«Эд», как его называла Анна до появления в обиходе фамилии «Лимонов», стеснялся. Он робко топтался за своим столом, уложенным книгами. Иногда столов бывало два. Эд топтался и большей частью молчал или улыбался застенчиво. Несмотря на опасную бритву, часто населявшую нагрудный карман книгоноши, книгоноша сорок первого магазина не был наглым юношей. Иногда в подкрепление ему Лиля высылала «Задохлика» — худое существо женского пола, всегда закутанное в облезлую старую шубу. Нос у «Задохлика» все время мерз и, длинный, был на кончике синеватого цвета.
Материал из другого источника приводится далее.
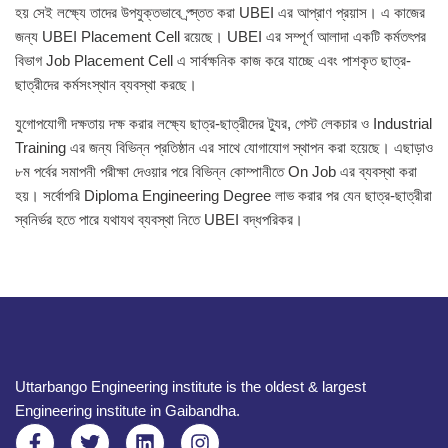
হয় সেই লক্ষ্যে তাদের উপযুক্তভাবে প্র্স্তত করা UBEI এর আপ্রাণ প্রয়াস। এ কাজের
জন্য UBEI Placement Cell রয়েছে। UBEI এর সম্পূর্ণ আলাদা একটি কর্মতৎপর
বিভাগ Job Placement Cell এ সার্বক্ষনিক কাজ করে যাচ্ছে এবং পাশকৃত ছাত্র-
ছাত্রীদের কর্মসংস্থান ব্যবস্থা করছে।
যুগোপযোগী দক্ষতায় দক্ষ করার লক্ষ্যে ছাত্র-ছাত্রীদের ট্যুর, গেস্ট লেকচার ও Industrial
Training এর জন্য বিভিন্ন প্রতিষ্ঠান এর সাথে যোগাযোগ স্থাপন করা হয়েছে। এছাড়াও
৮ম পর্বের সমাপনী পরীক্ষা দেওয়ার পরে বিভিন্ন কোম্পানীতে On Job এর ব্যবস্থা করা
হয়। সর্বোপরি Diploma Engineering Degree লাভ করার পর যেন ছাত্র-ছাত্রীরা
স্বনির্ভর হতে পারে যথাযথ ব্যবস্থা নিতে UBEI বদ্ধপরিকর।
Uttarbango Engineering institute is the oldest & largest
Engineering institute in Gaibandha.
Эдуард Савенко зарабатывал мало. Точнее сказать, почти ничего. Однако скоростными темпами совершалась в октябре, ноябре, декабре трансформация полупреступного рабочего парня в кого-то иного, еще не совсем понятно в кого, но как минимум он переходил все эти холодные месяцы в другой социальный класс. Читатель представляет себе, как нелегок такой процесс. Иногда для подобного перехода требуются усилия нескольких поколений!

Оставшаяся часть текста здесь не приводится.